По дороге на второй этаж он пространно и со вкусом хвалился Светлане, как повезло школе с завучами вообще и с Галиной Ивановной Хмурой, завучем старших классов, в частности. При этом поминутно останавливался, хватал Светлану за руку, чтобы и она остановилась. И всё пояснял, пояснял. Конкретную информацию Светлана впитывала жадно. Ей предстояло непосредственно общаться с завучем. Только фамилия Галины Ивановны смущала. Надо же - Хмура! Кто такую изобрести сумел? Детские мысли непрошено лезли в голову. Вдруг завуч не только по фамилии Хмура, но и в жизни хмурый человек? Бывают случаи, когда имя или полностью соответствует человеку, или в значительной мере влияет на него. Что-то такое давно, в прошлой, ушедшей навсегда жизни, рассказывала ей Малькова. Натка выдумщица была несусветная, любила всякие завиральные теории.
Галина Ивановна оказалась личностью не хмурой, скорее, строгой и сдержанной. Абсолютное воплощение обожаемого Светланой английского стиля. Высокая, сухощавая, с чуть задранным подбородком, с прищуренными, как бы смотрящими на окружающих сверху вниз, глазами. Натурально светлые, гораздо светлей, чем у Светланы, еле заметного пепельного оттенка волосы были гладко зачёсаны назад, собраны на затылке в оригинальной укладки пучок. На висках топорщились короткие пушистые прядки, выбившиеся из причёски. Они, наверное, раздражали Галину Ивановну, так как завуч постоянно автоматически поднимала руку и делала попытки вернуть прядки на положенное им место. Ещё Галина Ивановна постоянно поправляла очки.

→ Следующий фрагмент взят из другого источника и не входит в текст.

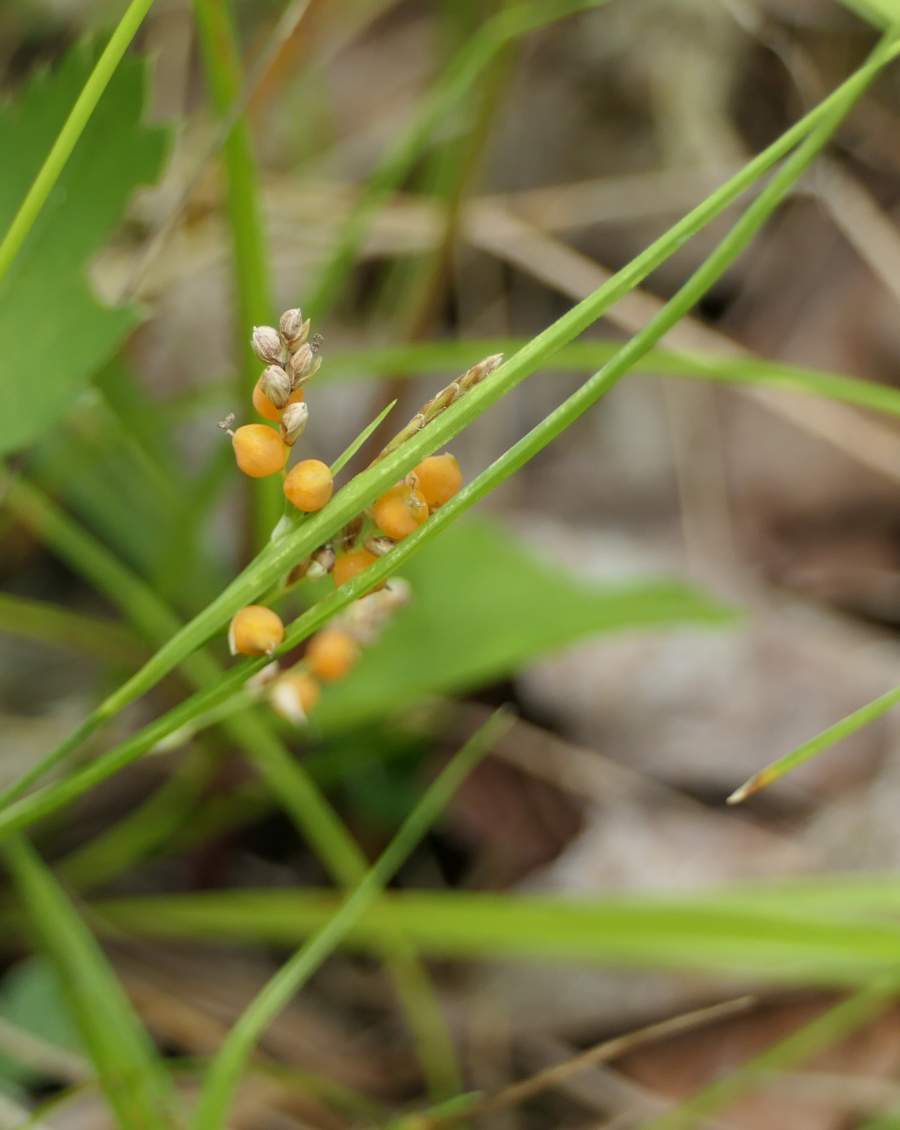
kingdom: Plantae
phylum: Tracheophyta
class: Liliopsida
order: Poales
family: Cyperaceae
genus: Carex
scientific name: Carex aurea
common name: Golden sedge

Нос у Хмуры был совершенно прямой. Просто классически прямой. Очки в тонкой золотистой оправе всё время норовили, как по ледяной горке, скатиться к самому кончику носа. Мелкое очковое хулиганство вносило элемент некоторого оживления в облик Галины Ивановны. В общем, Светлане завуч понравилась, поскольку соответствовала уже сложившимся представлениям о толковой и профессионально успешной женщине. Она понравилась Светлане значительно больше после того, как Лев Яковлевич, извинившись, покинул их, и Галина Ивановна стала вводить Светлану в курс дела. Всё, что она говорила, было коротко, точно, по существу. Никаких тебе лирических отступлений. Ужаснуло лишь количество обязанностей, перечисляемых и толкуемых завучем. Светлана торопливо записывала их к себе в блокнот. В какой-то момент не выдержала, подняла голову и против воли жалким голосом спросила:
- Я смогу всё это успеть? Я справлюсь?
Галина Ивановна улыбнулась снисходительно:
- Ну, мы-то на что? Поможем, покажем. Поддержим на первых порах. Хотите, я лично возьму над вами шефство?
Светлана хотела. Очень хотела. Наставник - вот оно. Вот то, чего ей, наверное, не хватало в жизни - умного и толкового наставника, способного посоветовать, объяснить непонятное, указать путь. Стоп! Ей и так всю жизнь указывали путь. Родители, Наталья, Алексей. Ни к чему хорошему чужое руководство не привело. Да, но это в жизни. А на работе наставник, безусловно, необходим. И Светлана кивала головой Галине Ивановне, как китайский болванчик. Были раньше такие безделушки. Давно, в Светланином детстве. У одной из маминых подруг на серванте стоял болванчик. Или сидел? Фарфоровая статуэтка сидящего китайца со свободно закреплённой головой. Тронь тихонько пальчиком голову китайцу, и она начинала качаться по принципу маятника, с постепенно затухающим движением. Тронь пальчиком и сделай два шага назад. Увидишь, что сидящий китаец кивает тебе головой раз, два, три… десять… пятнадцать… А потом замирает. И возникает впечатление, что болванчик заснул.